Dynamics of a flexible five bar manipulator

Abstract

With the increasing requirements on speed and accuracy in current day manipulators, flexibility effects have become important. In this paper, the flexural dynamics of a parallel drive five bar manipulator are studied. The parallel drive five bar configuration is a very attractive design due to its considerably simplified rigid body dynamics. Specifically, the equations of motion for an inertia invariant five bar manipulator are given by a pair of linear time invariant (LTI) differential equations. This permits application of existing single axis servo control techniques to the control of such a manipulator. Besides, strategies such as direct drive actuation, etc., are also easily implemented. These lead to increased accuracy, better control performance and less uncertainty.

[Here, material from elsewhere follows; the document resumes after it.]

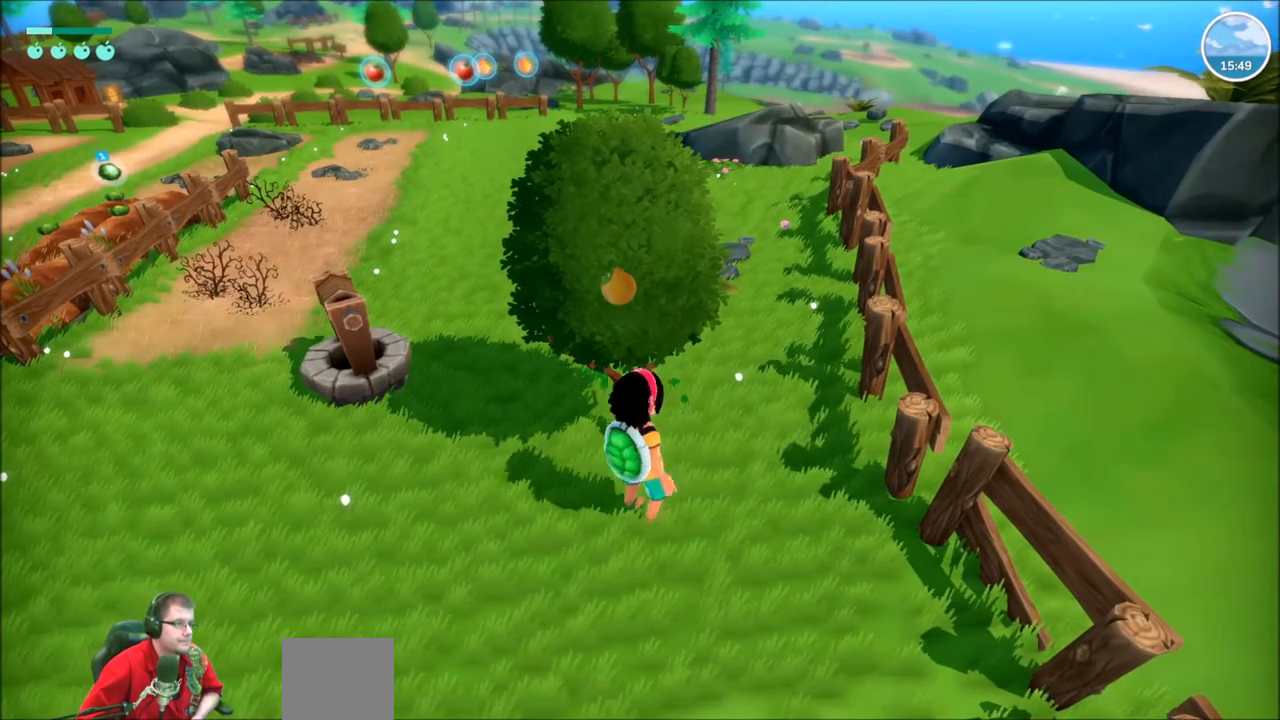
{"buttons": [], "left_stick": "up", "right_stick": "up-left", "events": [[333, "left_stick", "up"], [400, "right_stick", "up-left"]]}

It is shown in this paper that the simplicity afforded to the rigid body dynamics of the parallel drive five bar configuration also extends to its flexural dynamics. The elastic vibrations of the manipulator are also modeled by a set of linear time invariant differential equations. Also, when (invariant) modal coordinates are used to model the elastic vibrations, it is seen that the number of equations representing the flexural dynamics of the manipulator equals the number of modes under consideration. For the five bar example presented in this paper, only three modes were found to be significant. Thus, the overall dynamics of the manipulator (rigid body and flexural) is represented by a set of five decoupled linear time invariant differential equations. Such a model does not involve any more approximation than that of ignoring higher modes. Thus, this permits real time control of the manipulator based on an accurate linear time invariant model.